In planning and supervising the film’s visual effects, Industrial Light & Magic’s Pablo Helman executed a clear brief from Scorsese and the film’s cast — no markers on faces, no mocap suits, no mocap stages. The technology needed to be unobtrusive, and Helman needed to stay out of the way of the performances. He did it by using unique three-headed camera rigs designed by ILM in collaboration with cinematographer Rodrigo Prieto, ASC, AMC, and Arri. Each rig holds a primary Red Helium camera along with two witness cameras — Arri Alexa Minis altered for infrared cinematography. The three camera views were fed into ILM’s proprietary Flux software, which turned them into 3D representations of the actors’ facial performances. The resulting performance data was then applied to 3D models of each actor (they were captured on a special light stage before principal photography began), creating a digital version of the performances captured on set that could be retargeted to younger likenesses of the actors’ faces ILM had prepared.
Scorsese himself took a keen interest in making sure the retargeted performances accurately reflected what was captured on set, ensuring that the film’s emotional payload wouldn’t be lost behind carelessly applied digital make-up. The resulting effects, which help unite a sprawling narrative that criss-crosses decades in one man’s life, are unlike anything movie audiences have seen before.
We talked to Helman in more detail about the project, the process, and what it means for the future of facial performance capture.

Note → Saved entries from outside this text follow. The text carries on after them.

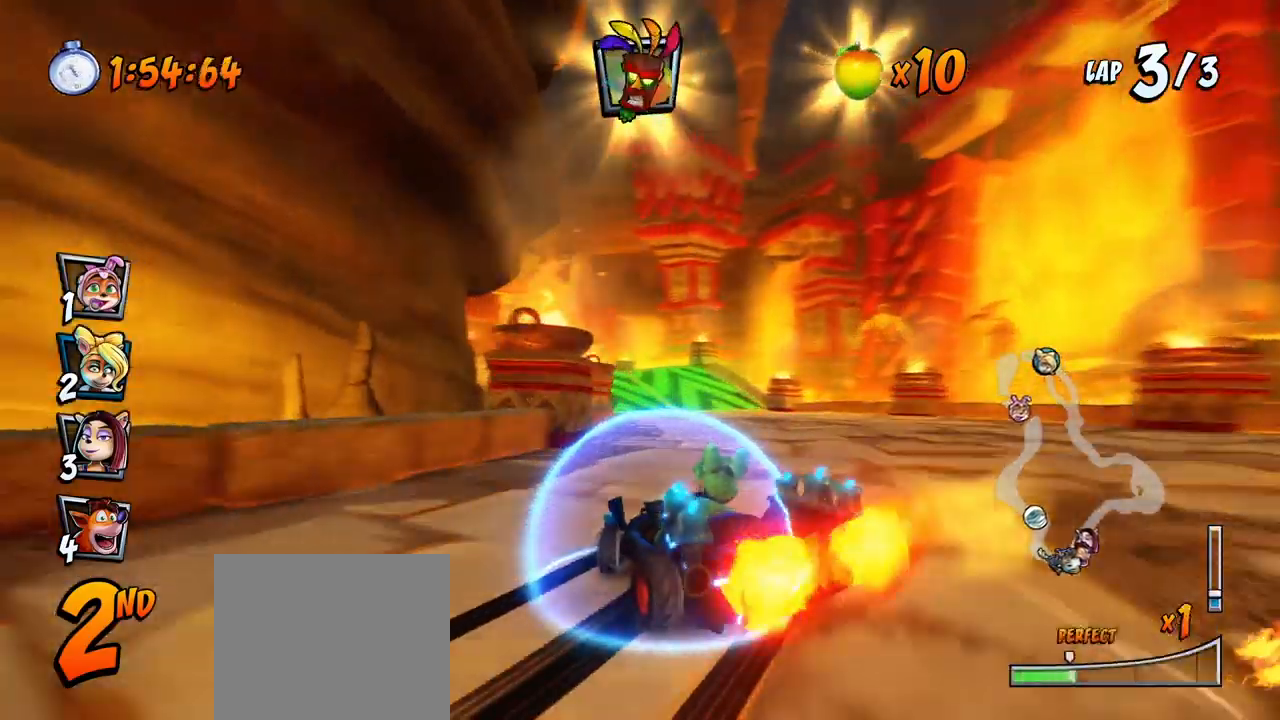
{"buttons": ["CROSS", "R2", "DPAD_UP", "DPAD_LEFT"], "left_stick": "center", "events": [[150, "DPAD_RIGHT", "up"], [167, "DPAD_LEFT", "down"], [183, "DPAD_UP", "up"], [300, "DPAD_UP", "down"]]}
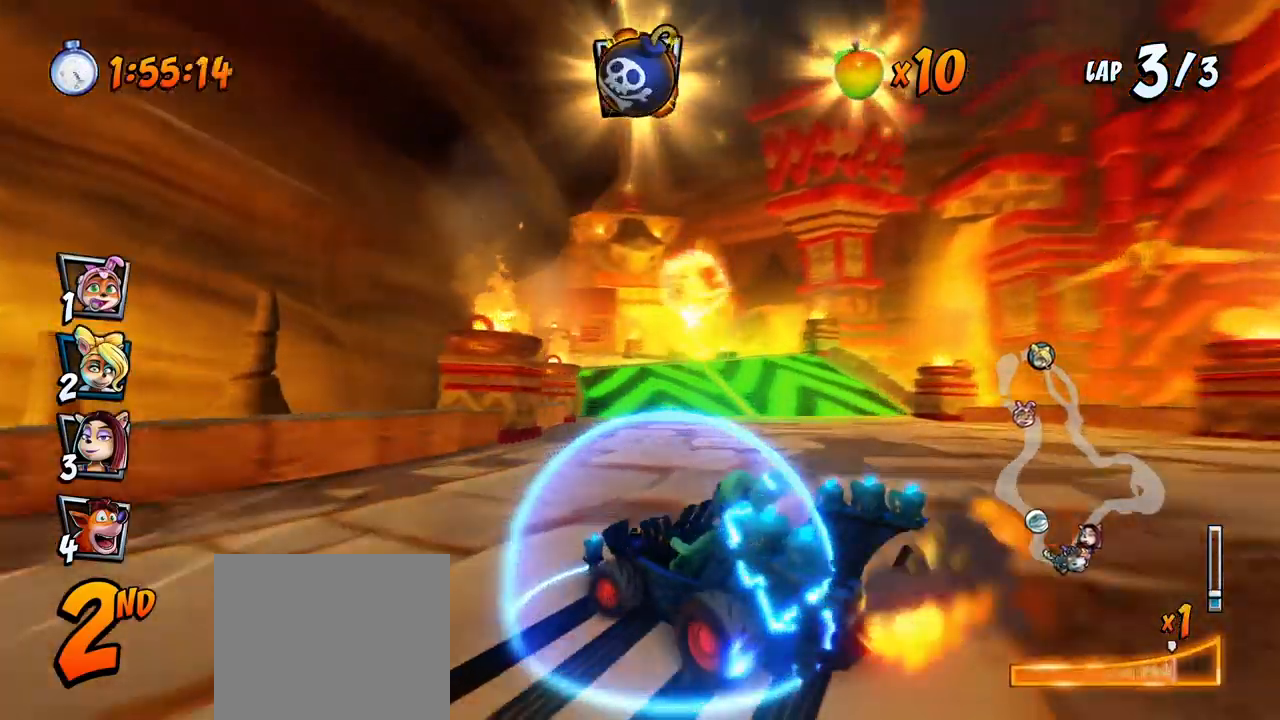
{"buttons": ["CROSS", "R2", "DPAD_RIGHT"], "left_stick": "center", "events": [[50, "L1", "down"], [100, "DPAD_LEFT", "up"], [117, "DPAD_RIGHT", "down"], [150, "DPAD_UP", "up"], [200, "L1", "up"]]}
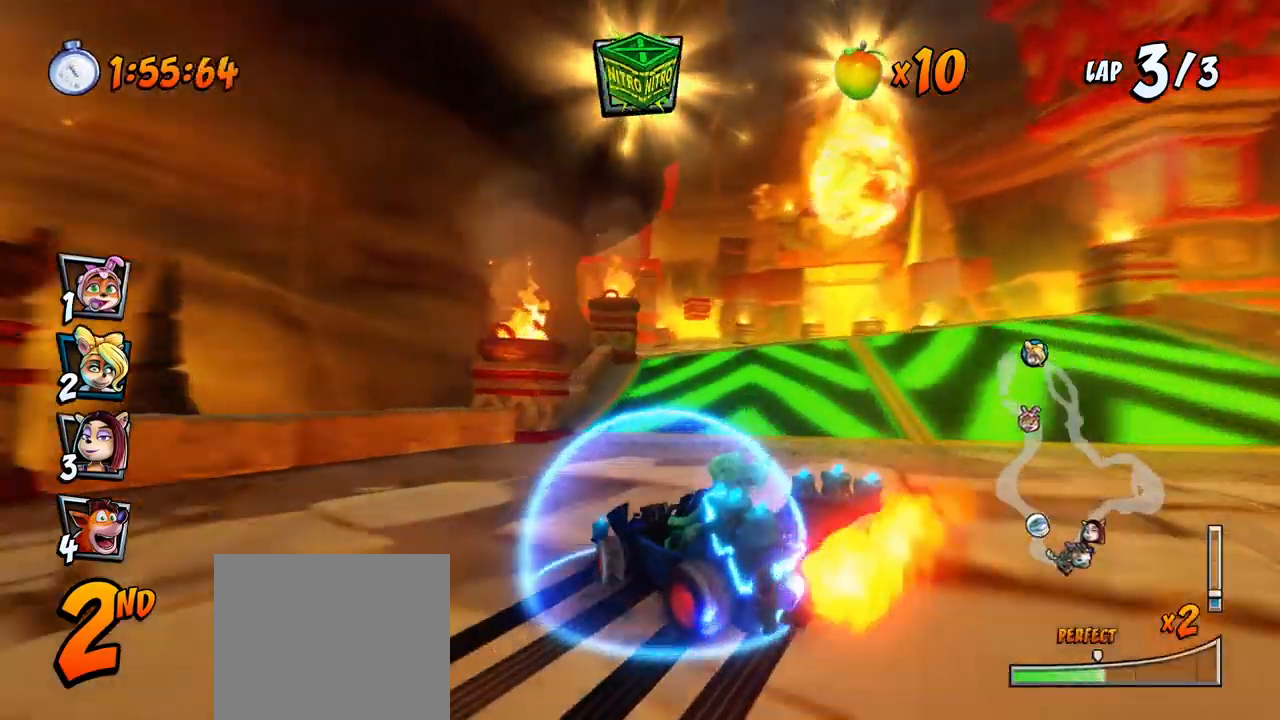
{"buttons": ["CROSS", "L1", "R2", "DPAD_RIGHT"], "left_stick": "center", "events": [[183, "DPAD_UP", "down"], [233, "DPAD_LEFT", "down"], [233, "DPAD_RIGHT", "up"], [350, "DPAD_LEFT", "up"], [350, "DPAD_RIGHT", "down"], [367, "DPAD_DOWN", "down"], [367, "DPAD_UP", "up"], [383, "DPAD_DOWN", "up"], [383, "L1", "down"]]}
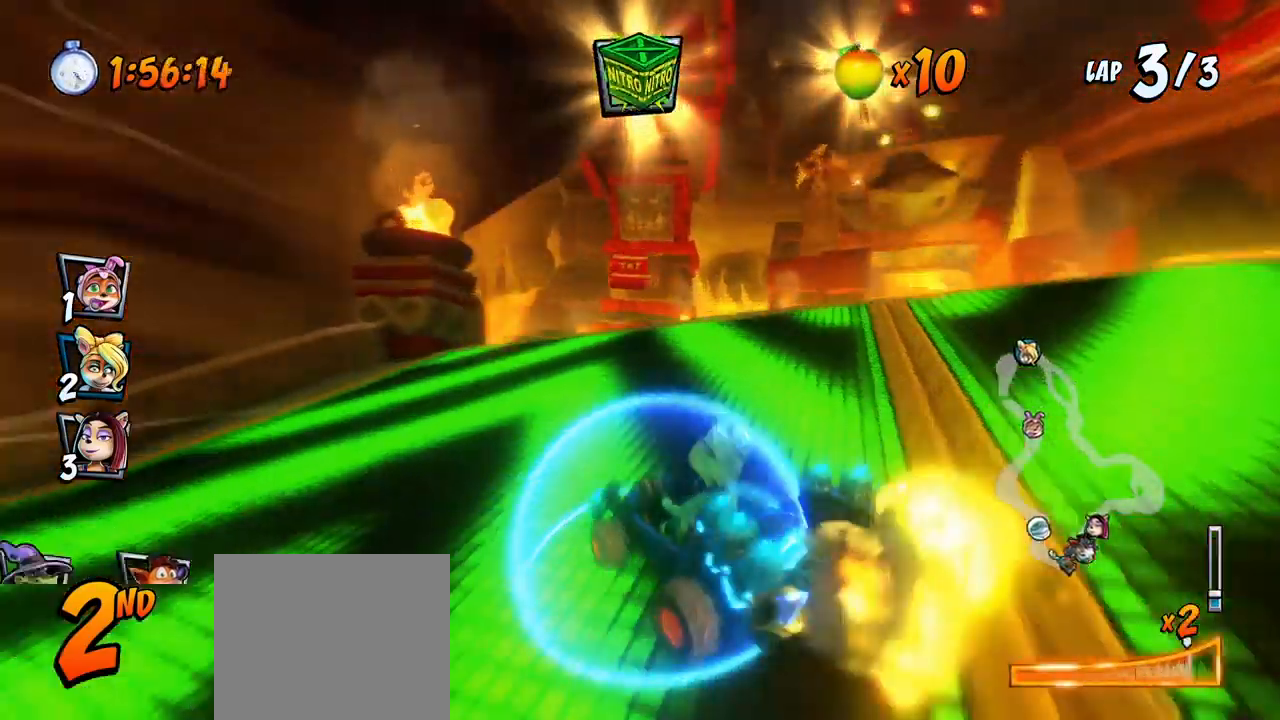
{"buttons": ["CROSS", "R2", "DPAD_LEFT"], "left_stick": "center", "events": [[50, "R2", "up"], [100, "L1", "up"], [150, "DPAD_RIGHT", "up"], [150, "R2", "down"], [233, "DPAD_LEFT", "down"]]}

StudioDaily: How did you get the job? I know you had worked with Scorsese before [on 2016’s Silence]. But did you have previous experience with de-aging techniques?
Pablo Helman: I started on this project in 2015, four years ago. Before that, I had been working on facial capture technology for about five years on different projects here at ILM. In 2015, everyone was using markers on the actors faces, helmets with cameras — even now, everyone uses that technology. And I knew that, naturally, the next thing in facial performance capture would be getting rid of all the technology that is burdening the actors.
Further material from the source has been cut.